- **Directions**:
Can you render every line of text in the material below as a JSON list of strings, one string per line, with blank lines and the pictures left out?
Source records below:
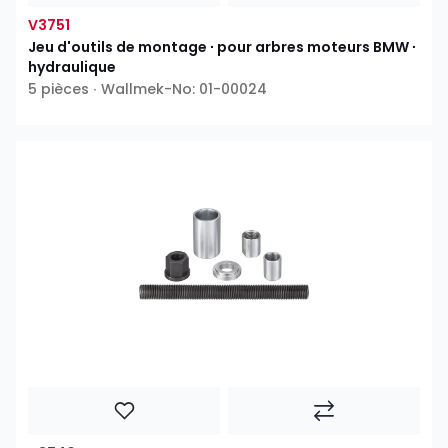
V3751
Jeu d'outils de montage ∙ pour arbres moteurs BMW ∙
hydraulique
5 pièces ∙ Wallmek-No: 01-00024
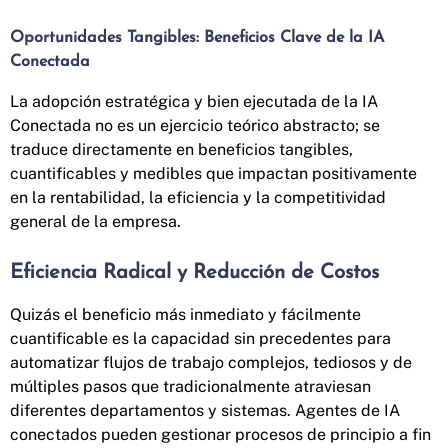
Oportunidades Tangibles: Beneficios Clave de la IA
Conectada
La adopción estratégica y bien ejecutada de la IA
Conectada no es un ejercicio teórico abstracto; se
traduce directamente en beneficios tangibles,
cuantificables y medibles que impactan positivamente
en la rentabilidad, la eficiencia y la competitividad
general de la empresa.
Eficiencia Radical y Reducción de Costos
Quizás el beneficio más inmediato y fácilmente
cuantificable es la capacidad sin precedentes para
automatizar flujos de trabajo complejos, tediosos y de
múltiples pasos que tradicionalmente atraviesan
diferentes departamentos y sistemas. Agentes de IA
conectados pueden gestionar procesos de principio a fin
End of Source records.
- **Result of the exercise**:
[
  "V3751",
  "Jeu d'outils de montage ∙ pour arbres moteurs BMW ∙",
  "hydraulique",
  "5 pièces ∙ Wallmek-No: 01-00024",
  "Oportunidades Tangibles: Beneficios Clave de la IA",
  "Conectada",
  "La adopción estratégica y bien ejecutada de la IA",
  "Conectada no es un ejercicio teórico abstracto; se",
  "traduce directamente en beneficios tangibles,",
  "cuantificables y medibles que impactan positivamente",
  "en la rentabilidad, la eficiencia y la competitividad",
  "general de la empresa.",
  "Eficiencia Radical y Reducción de Costos",
  "Quizás el beneficio más inmediato y fácilmente",
  "cuantificable es la capacidad sin precedentes para",
  "automatizar flujos de trabajo complejos, tediosos y de",
  "múltiples pasos que tradicionalmente atraviesan",
  "diferentes departamentos y sistemas. Agentes de IA",
  "conectados pueden gestionar procesos de principio a fin"
]